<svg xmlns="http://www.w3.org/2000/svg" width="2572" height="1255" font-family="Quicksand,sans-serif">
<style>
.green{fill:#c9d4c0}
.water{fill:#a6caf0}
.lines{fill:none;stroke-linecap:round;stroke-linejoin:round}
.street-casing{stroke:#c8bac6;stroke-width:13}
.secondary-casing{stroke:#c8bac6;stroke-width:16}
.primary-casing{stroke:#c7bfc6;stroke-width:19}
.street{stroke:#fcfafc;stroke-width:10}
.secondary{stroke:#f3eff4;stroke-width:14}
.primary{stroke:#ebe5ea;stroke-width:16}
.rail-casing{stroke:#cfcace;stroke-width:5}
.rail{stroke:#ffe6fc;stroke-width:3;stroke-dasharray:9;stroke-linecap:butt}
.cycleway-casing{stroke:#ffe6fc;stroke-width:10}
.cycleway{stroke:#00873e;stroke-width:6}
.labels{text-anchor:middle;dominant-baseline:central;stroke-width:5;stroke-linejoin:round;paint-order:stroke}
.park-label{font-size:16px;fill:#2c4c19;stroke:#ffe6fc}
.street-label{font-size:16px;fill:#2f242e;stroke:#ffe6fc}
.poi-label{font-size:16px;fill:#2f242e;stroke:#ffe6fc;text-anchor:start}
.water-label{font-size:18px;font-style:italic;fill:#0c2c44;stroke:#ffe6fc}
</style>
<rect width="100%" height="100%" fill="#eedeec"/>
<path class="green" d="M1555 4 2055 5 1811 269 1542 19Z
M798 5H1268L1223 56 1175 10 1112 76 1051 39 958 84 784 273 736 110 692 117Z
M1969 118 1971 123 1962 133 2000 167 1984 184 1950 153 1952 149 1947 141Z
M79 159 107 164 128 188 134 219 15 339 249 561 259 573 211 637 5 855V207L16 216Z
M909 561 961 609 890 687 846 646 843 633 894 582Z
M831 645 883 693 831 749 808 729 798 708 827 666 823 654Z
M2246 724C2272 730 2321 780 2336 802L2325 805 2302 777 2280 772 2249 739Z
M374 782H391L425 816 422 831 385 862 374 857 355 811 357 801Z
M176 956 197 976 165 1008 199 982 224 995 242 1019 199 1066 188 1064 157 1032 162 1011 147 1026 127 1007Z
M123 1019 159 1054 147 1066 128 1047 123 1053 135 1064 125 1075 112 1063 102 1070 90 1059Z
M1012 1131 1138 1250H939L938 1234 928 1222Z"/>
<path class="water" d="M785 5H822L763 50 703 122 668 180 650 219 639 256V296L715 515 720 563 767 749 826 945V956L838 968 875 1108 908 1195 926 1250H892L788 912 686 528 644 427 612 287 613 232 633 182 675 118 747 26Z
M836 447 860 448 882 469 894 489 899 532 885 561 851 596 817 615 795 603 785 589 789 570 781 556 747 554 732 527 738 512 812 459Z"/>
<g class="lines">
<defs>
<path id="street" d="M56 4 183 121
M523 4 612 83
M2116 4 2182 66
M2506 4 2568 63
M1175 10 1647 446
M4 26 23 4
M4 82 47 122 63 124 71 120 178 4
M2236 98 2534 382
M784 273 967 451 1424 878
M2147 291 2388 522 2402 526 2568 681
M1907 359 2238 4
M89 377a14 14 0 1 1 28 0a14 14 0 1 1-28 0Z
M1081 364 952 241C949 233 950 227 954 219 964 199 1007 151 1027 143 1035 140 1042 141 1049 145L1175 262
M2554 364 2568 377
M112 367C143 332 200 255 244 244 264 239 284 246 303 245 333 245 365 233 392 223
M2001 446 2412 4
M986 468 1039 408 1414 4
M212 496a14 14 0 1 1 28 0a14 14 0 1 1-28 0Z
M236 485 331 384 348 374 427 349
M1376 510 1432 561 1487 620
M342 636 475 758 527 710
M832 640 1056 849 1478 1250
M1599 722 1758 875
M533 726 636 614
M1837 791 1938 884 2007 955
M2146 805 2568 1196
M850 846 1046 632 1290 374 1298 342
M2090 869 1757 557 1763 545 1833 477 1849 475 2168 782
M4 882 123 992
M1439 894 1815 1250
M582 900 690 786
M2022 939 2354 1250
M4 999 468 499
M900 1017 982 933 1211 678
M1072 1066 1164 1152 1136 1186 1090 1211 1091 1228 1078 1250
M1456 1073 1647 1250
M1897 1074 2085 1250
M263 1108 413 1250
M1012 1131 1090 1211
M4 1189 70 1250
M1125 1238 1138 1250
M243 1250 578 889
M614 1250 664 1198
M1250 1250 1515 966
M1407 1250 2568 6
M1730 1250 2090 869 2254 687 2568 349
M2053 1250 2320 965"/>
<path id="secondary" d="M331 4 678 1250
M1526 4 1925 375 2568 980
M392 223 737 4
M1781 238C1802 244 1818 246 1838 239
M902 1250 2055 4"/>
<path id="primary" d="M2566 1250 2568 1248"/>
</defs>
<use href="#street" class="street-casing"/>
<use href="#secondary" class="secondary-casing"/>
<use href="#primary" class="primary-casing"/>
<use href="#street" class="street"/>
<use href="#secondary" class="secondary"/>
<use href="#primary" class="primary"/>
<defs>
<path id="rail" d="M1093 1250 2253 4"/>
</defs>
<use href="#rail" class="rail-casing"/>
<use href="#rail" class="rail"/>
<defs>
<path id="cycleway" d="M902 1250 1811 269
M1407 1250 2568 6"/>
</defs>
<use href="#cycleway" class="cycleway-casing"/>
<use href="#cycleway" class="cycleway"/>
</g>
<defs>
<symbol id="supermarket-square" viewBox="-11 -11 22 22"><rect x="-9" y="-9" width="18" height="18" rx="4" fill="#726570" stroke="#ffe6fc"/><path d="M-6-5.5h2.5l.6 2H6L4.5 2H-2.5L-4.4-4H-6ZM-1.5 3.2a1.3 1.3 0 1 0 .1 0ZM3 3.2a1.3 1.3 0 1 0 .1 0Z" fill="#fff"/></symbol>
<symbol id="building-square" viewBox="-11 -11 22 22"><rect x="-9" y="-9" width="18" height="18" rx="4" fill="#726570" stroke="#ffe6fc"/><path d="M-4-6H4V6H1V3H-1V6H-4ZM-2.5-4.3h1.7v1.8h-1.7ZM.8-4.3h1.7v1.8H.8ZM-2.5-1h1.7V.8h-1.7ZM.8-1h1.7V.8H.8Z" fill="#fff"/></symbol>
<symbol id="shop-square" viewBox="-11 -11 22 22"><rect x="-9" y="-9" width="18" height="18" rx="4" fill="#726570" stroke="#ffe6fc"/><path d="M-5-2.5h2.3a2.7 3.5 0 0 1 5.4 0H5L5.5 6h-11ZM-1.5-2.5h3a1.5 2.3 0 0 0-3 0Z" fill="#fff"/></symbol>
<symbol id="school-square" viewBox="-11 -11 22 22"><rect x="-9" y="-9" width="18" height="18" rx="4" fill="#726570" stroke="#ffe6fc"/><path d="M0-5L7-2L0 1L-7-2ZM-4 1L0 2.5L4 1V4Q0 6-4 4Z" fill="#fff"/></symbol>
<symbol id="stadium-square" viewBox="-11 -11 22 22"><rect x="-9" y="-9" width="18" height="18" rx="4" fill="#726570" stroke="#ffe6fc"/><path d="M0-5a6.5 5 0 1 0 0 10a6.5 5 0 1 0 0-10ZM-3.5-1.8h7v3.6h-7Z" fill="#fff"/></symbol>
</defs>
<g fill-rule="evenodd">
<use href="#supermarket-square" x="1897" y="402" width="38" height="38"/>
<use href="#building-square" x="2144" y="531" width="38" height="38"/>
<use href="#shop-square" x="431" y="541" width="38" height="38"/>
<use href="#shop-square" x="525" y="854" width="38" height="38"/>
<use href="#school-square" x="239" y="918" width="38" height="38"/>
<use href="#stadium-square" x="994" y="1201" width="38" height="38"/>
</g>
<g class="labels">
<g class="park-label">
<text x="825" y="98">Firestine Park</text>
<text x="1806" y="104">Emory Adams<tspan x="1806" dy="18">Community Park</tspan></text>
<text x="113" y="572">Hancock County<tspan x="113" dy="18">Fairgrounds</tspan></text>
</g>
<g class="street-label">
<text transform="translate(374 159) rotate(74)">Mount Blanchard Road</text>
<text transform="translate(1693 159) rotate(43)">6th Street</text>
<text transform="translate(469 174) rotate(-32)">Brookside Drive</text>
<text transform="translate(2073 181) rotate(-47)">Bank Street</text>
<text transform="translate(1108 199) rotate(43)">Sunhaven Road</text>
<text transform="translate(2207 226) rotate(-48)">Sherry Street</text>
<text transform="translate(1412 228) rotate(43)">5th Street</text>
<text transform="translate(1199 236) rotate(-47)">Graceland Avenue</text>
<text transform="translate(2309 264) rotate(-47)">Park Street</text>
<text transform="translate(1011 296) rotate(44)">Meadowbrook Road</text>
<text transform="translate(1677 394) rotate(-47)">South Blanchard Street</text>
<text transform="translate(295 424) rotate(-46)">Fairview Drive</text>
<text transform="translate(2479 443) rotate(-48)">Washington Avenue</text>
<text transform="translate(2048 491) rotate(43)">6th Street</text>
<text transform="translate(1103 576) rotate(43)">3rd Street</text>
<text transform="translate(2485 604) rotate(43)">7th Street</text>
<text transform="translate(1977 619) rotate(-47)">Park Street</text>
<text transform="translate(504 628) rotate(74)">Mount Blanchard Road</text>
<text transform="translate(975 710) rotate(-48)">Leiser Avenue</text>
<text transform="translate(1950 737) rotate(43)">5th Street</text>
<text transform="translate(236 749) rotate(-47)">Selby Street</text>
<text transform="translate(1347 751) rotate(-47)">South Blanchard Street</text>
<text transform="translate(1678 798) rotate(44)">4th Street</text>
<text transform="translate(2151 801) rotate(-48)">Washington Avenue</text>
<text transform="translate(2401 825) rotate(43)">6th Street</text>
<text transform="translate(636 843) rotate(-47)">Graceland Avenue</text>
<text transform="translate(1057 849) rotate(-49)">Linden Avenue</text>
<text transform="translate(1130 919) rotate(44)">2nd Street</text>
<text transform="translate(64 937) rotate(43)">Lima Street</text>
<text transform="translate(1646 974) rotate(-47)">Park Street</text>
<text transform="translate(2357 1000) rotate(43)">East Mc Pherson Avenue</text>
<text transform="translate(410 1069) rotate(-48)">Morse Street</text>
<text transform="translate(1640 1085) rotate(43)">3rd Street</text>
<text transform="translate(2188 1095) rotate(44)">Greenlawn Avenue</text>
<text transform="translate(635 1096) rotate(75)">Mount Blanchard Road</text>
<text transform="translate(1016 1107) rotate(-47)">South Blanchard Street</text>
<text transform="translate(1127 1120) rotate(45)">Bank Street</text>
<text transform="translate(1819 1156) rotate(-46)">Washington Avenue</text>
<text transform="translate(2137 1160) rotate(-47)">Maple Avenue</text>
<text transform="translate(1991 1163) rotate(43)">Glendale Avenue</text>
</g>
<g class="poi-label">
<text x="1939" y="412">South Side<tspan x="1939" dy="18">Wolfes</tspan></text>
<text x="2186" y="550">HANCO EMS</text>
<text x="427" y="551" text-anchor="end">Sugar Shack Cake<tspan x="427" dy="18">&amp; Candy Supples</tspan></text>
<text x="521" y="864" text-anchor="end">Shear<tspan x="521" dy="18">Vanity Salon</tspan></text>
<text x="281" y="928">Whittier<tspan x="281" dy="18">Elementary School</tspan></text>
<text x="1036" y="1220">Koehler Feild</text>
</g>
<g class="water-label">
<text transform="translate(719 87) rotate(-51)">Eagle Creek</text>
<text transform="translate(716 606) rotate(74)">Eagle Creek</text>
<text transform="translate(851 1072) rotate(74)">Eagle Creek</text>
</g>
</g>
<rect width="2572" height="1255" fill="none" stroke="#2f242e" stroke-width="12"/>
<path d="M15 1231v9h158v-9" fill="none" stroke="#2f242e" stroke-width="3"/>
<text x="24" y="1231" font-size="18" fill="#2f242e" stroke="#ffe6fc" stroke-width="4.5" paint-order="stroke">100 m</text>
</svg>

◆ EXERCISE BRIEF
Gather each line in the entries above where the string "lines" is found.

◆ WRITTEN RESPONSE
.lines{fill:none;stroke-linecap:round;stroke-linejoin:round}
<g class="lines">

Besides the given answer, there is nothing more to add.